This has been happening to me a lot, lately, but, The Mystery of the Wax Museum is another one of those films that seems to be getting better the older I get. And even though I've always liked the film, now I absolutely adore it. Expectations can be a bitch sometimes, and the further removed you get from those initial first impressions the better, I guess. And this flick, as I watch it with aging eyes and maturing sensibilities has improved exponentially with each viewing -- or I've at least become more forgiving of its faults; mostly a middle act that spends way too much time spinning its wheels. Still, I love the look of the two-strip technicolor -- and I think I'd love it even more if somebody would give it the full restoration treatment. And I just love the Vulcan Mind-Meld of Art Deco and MC Escher on the set designs of the waxworks, Igor's diabolical workshop, and all those stairways and catwalks that always dogleg back to nowhere. I love how those body parts, alive, dead, or stuffed, are always protruding into the scene. I love the fact that nobody has a set of lungs like Fay Wray. And I love the perversity of that highly erotic finale, when, even though the damsel in distress has been saved, the wax dispenser is still allowed to ejaculate rather messily to punctuate the climax. Wow.

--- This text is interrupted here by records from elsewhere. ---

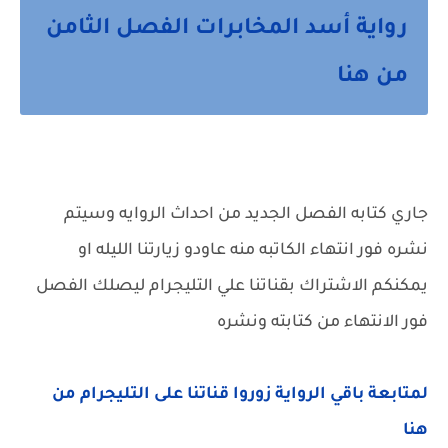
رواية أسد المخابرات الفصل الثامن
من هنا
جاري كتابه الفصل الجديد من احداث الروايه وسيتم
نشره فور انتهاء الكاتبه منه عاودو زيارتنا الليله او
يمكنكم الاشتراك بقناتنا علي التليجرام ليصلك الفصل
فور الانتهاء من كتابته ونشره
لمتابعة باقي الرواية زوروا قناتنا على التليجرام من
هنا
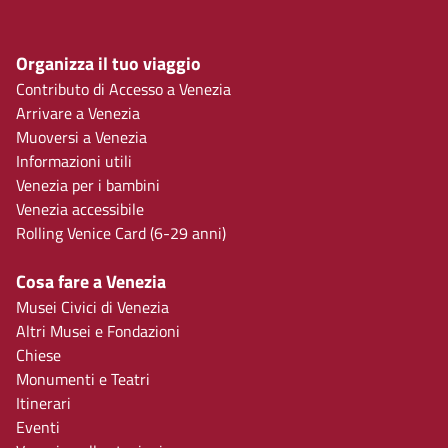
Organizza il tuo viaggio
Contributo di Accesso a Venezia
Arrivare a Venezia
Muoversi a Venezia
Informazioni utili
Venezia per i bambini
Venezia accessibile
Rolling Venice Card (6-29 anni)
Cosa fare a Venezia
Musei Civici di Venezia
Altri Musei e Fondazioni
Chiese
Monumenti e Teatri
Itinerari
Eventi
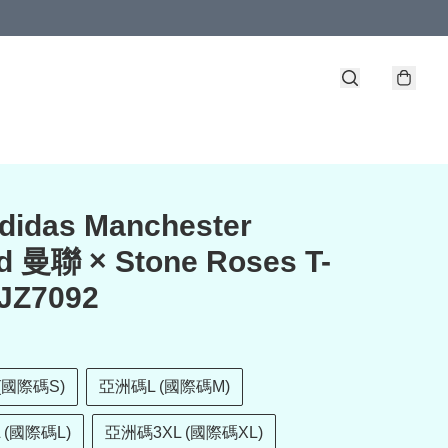
didas Manchester
d 曼聯 × Stone Roses T-
 JZ7092
(國際碼S)
亞洲碼L (國際碼M)
 (國際碼L)
亞洲碼3XL (國際碼XL)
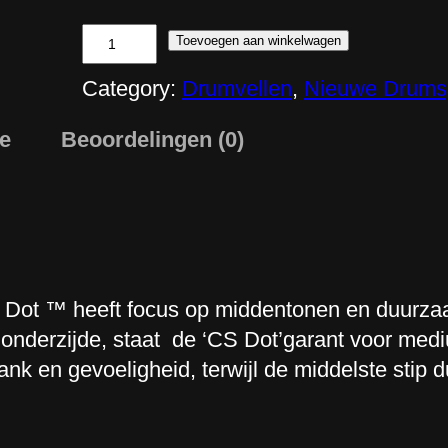
s
k
R
Toevoegen aan winkelwagen
l
e
Category:
Drumvellen
, 
Nieuwe Drums
a
m
s
o
ie
Beoordelingen (0)
s
C
e
o
:
n
€
t
2
r
2
o
 Dot ™ heeft focus op middentonen en duurza
,
l
e onderzijde, staat de ‘CS Dot’garant voor med
5
l
ank en gevoeligheid, terwijl de middelste sti
0
e
t
d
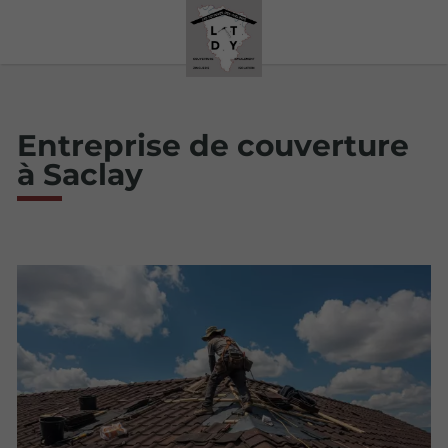
Entreprise de couverture
à Saclay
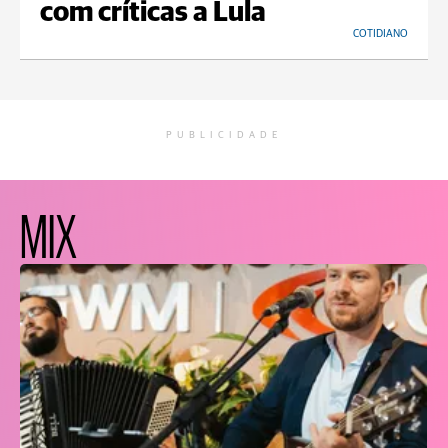
com críticas a Lula
COTIDIANO
PUBLICIDADE
MIX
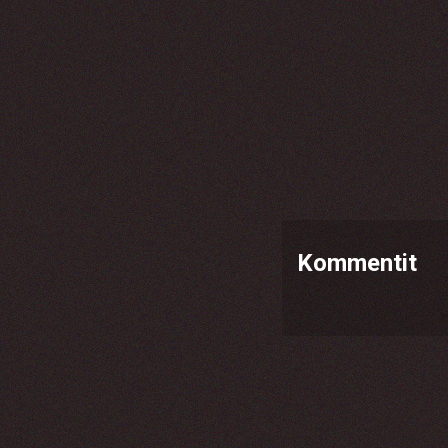
Kommentit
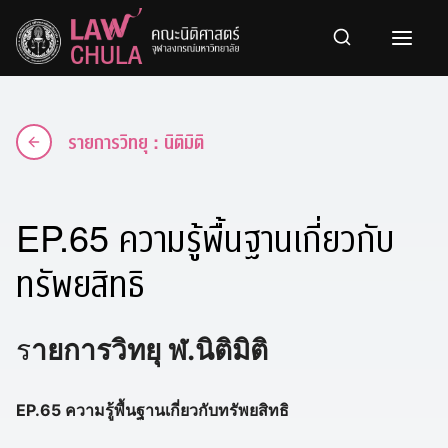
Skip
to
content
รายการวิทยุ : นิติมิติ
EP.65 ความรู้พื้นฐานเกี่ยวกับ
ทรัพยสิทธิ
ร
ายการวิทยุ ฬ.นิติมิติ
EP.65 ความรู้พื้นฐานเกี่ยวกับทรัพยสิทธิ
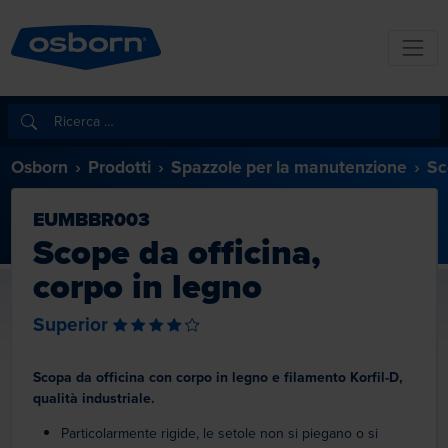
Osborn
Prodotti
Spazzole per la manutenzione
Sc
EUMBBR003
Scope da officina,
corpo in legno
Superior
Scopa da officina con corpo in legno e filamento Korfil-D,
qualità industriale.
Particolarmente rigide, le setole non si piegano o si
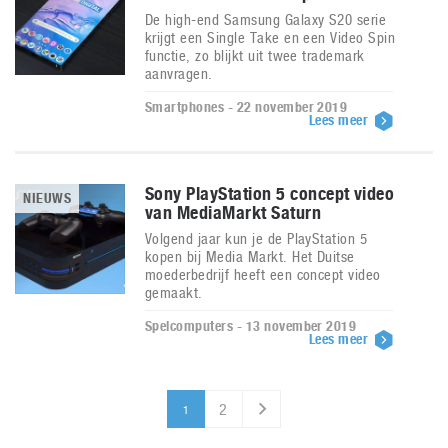
De high-end Samsung Galaxy S20 serie
krijgt een Single Take en een Video Spin
functie, zo blijkt uit twee trademark
aanvragen.
Smartphones - 22 november 2019
Lees meer
Sony PlayStation 5 concept video
NIEUWS
van MediaMarkt Saturn
Volgend jaar kun je de PlayStation 5
kopen bij Media Markt. Het Duitse
moederbedrijf heeft een concept video
gemaakt.
Spelcomputers - 13 november 2019
Lees meer
2
1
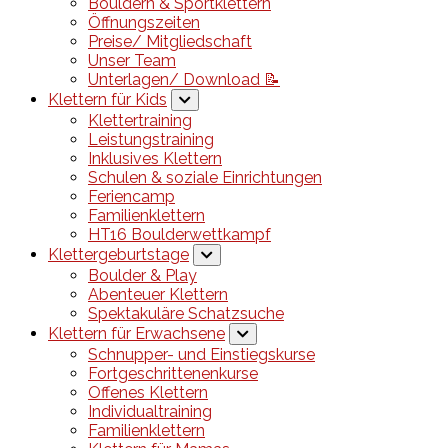
Bouldern & Sportklettern
Öffnungszeiten
Preise/ Mitgliedschaft
Unser Team
Unterlagen/ Download 📝
Klettern für Kids
Klettertraining
Leistungstraining
Inklusives Klettern
Schulen & soziale Einrichtungen
Feriencamp
Familienklettern
HT16 Boulderwettkampf
Klettergeburtstage
Boulder & Play
Abenteuer Klettern
Spektakuläre Schatzsuche
Klettern für Erwachsene
Schnupper- und Einstiegskurse
Fortgeschrittenenkurse
Offenes Klettern
Individualtraining
Familienklettern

Speaking of that climax, I absolutely love those wild haymakers Atwill starts throwing at those party-poopers, and how the scene devolves into a free-for-all right out of the serials. And I love the fact that all those wax statues kept twitching, breathing and blinking. (Apparently, the real wax dummies kept melting under the lights so director Curtiz had to resort to Plan B.) And most of all, I love the fact that Farrell appears to be out of her cotton-picking mind and having ball, bringing the fire and the spit to her role as the crack(pot) reporter. When first encountered, I found this performance as overplayed and too much time spent with the odious comedy relief, taking the focus away from the macabre elements that brought me here in the first place. Now, she makes the movie tick. And hats off to scriptwriters Mullaly, Erickson and Belden for beating Howard Hawks to the punch with the gender-switching twist on Milestone's The Front Page, which would go a long, long way in explaining that inexplicable and cockamamie ending when Dempsey pulls the His Girl Friday and dumps the (granted, pretty worthless) bootlegger for her crumb of an (even more worthless) editor.

Other Points of Interest:

Poster campaign for Mystery of the Wax Museum at the Archive.


The Mystery of the Wax Museum (1933) The Vitaphone Corporation :: Warner Bros. / P: Henry Blanke, Hal B. Wallis / D: Michael Curtiz / W: Don Mullaly, Carl Erickson, Charles Belden / C: Ray Rennahan / E: George Amy / M: Leo F. Forbstein, Cliff Hess, Bernhard Kaun / S: Lionel Atwill, Glenda Farrell, Fay Wray, Frank McHugh, Allen Vincent, Gavin Gordon

2 comments:

Gassyknoll said...

I've known a few reporters through the years, and yet, I've never met one anyone would describe as "plucky".

Matter of fact, the only thing I'd describe as plucky would be a certain green duck.

W.B. Kelso said...

Well, to be honest, Ms. Farrel was just as disaster prone as the duck in question.